Collegata anche graficamente ad un’altra intervista recente a Repubblica, quella dell’ex presidente della Consulta Giuliano Amato sul “rischio” autoritario che l’Italia governata da Giorgia Meloni correrebbe seguendo o inseguendo “Polonia e Ungheria”, la risposta di Barbera è stata laconica: “Non condivido l’accostamento. Questo risultato non sarebbe possibile in Italia. Non lo consentirebbero le nostre norme costituzionali ed ordinarie”.
SU ELEZIONE DEI GIUDICI E PREMIERATO, REPUBBLICA RIMANE A BOCCA ASCIUTTA
La circostanza rivendicata dalla premier, in polemica con Amato, che le Camere a maggioranza di centrodestra potranno rinnovare quest’anno quattro dei cinque giudici costituzionali di elezione parlamentare? “Ma questa – ha spiegato Barbera – non è una novità. Nessuna maggioranza ce l’ha fatta da sola perché saggiamente le leggi in vigore prevedono che per eleggere un giudice, o una giudice, è necessaria almeno la maggioranza dei tre quinti, cioè 363 voti, mentre l’attuale maggioranza non supera i 350 circa”. E il progetto governativo dell’elezione diretta del premier? Ma già siano arrivati – ha ricordato Barbera – “all’introduzione nella scheda elettorale del nome del candidato alla presidenza del Consiglio. Una sorta di legittimazione elettorale, se non proprio la più audace elezione diretta”.

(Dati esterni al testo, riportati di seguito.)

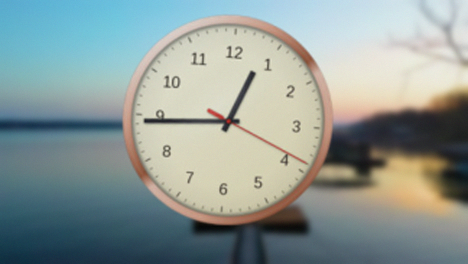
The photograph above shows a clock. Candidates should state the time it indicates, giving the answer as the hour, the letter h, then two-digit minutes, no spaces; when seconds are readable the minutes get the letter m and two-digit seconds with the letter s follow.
12h44m19s
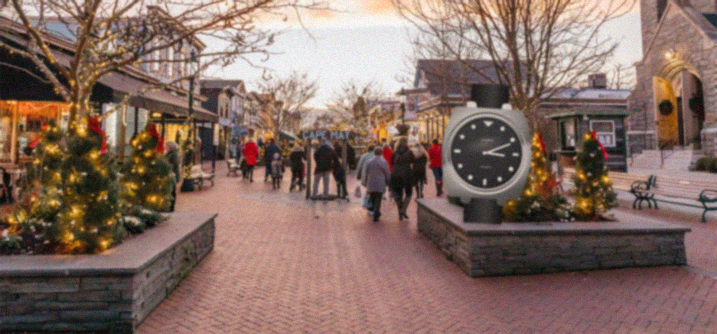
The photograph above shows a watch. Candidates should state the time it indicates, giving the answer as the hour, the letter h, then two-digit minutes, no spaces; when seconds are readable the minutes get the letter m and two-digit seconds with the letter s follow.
3h11
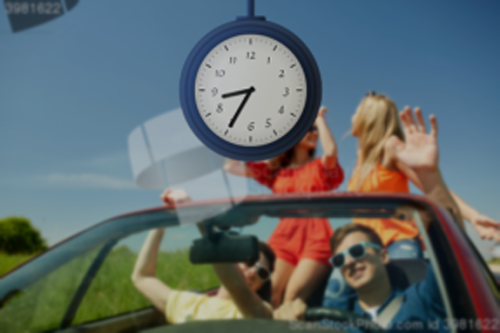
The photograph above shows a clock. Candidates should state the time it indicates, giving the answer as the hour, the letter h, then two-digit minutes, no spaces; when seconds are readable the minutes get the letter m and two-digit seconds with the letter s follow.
8h35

E il pericolo che la politica prevarichi sulla Corte Costituzionale? “Ma è vero anche l’inverso”, ha risposto Barbera ricordando che “le Corti”, al plurale, quindi anche quelle della magistratura ordinaria, “non devono soverchiare il potere politico”. E una tosta di destra alla guida del governo non deve far paura? “L’elezione di Nilde Iotti alla presidenza della Camera – ha risposto Barbera vantandosi di avervi contribuito – rappresentò la fine, o meglio l’inizio della fine, della conventio ad excludendum nei confronti dei comunisti e oggi non posso che essere favorevole al superamento di analoga convention a destra”.

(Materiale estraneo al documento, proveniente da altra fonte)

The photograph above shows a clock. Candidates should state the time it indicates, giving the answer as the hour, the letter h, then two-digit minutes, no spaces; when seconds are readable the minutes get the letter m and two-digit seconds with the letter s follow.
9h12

E le braccia alzate in via Acca Lametia e altrove? Barbera ha raccontate di vederne ogni tanto anche agli stadi, senza cadere – credo – nel panico. E la Costituzione più bella del mondo, che non vale la pena toccare? “Per le virtualità multiple – ha risposto il presidente della Corte – la Costituzione italiana è fra le migliori al mondo”, ma “non sempre” riesce a garantire davvero la libertà e l’uguaglianza garantite dall’articolo 3.